> WHAT YOU WILL DO: Retype each of the records below exactly, leaving the pictures out.

> RECORDS SHOWN:
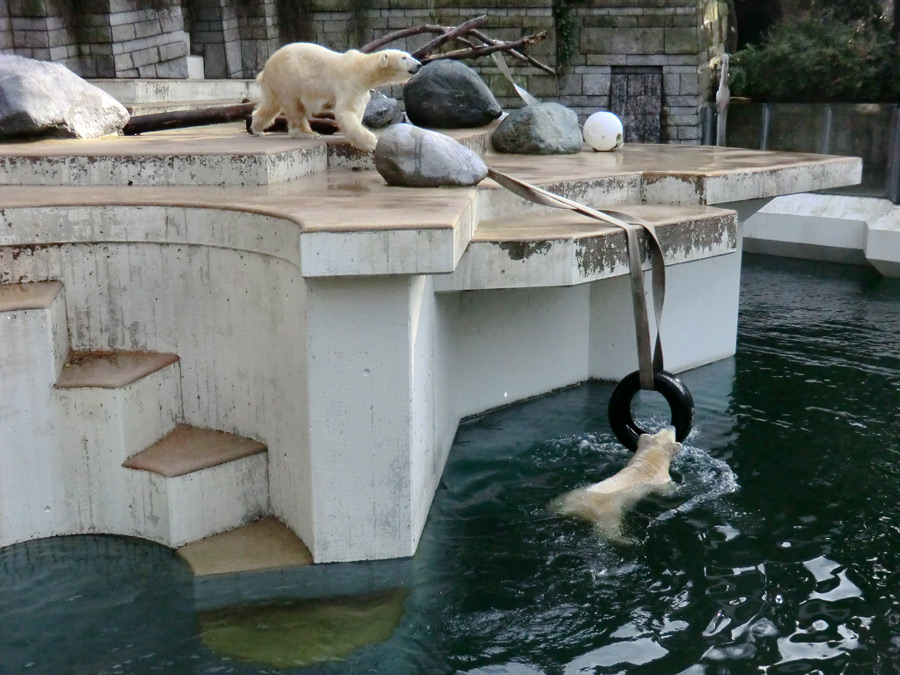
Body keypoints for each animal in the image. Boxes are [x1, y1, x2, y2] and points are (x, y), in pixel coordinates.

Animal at [250, 43, 422, 152]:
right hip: (288, 78)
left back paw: (257, 129)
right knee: (294, 107)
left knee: (271, 105)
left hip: (276, 83)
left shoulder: (361, 90)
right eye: (404, 58)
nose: (419, 64)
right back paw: (307, 133)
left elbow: (358, 111)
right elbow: (345, 111)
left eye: (409, 55)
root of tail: (266, 67)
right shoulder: (349, 84)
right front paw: (371, 142)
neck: (361, 69)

> EXERCISE RESULT:
Body keypoints for each animal in the image. Boxes are [x1, y1, x2, y2] and points are (x, y), in pixel coordinates.

Animal at [250, 43, 422, 152]:
right hip: (288, 78)
left back paw: (257, 129)
right knee: (294, 107)
left knee: (271, 105)
left hip: (276, 83)
left shoulder: (361, 90)
right eye: (404, 58)
nose: (419, 64)
right back paw: (307, 133)
left elbow: (358, 111)
right elbow: (345, 111)
left eye: (409, 55)
root of tail: (266, 67)
right shoulder: (349, 84)
right front paw: (371, 142)
neck: (361, 69)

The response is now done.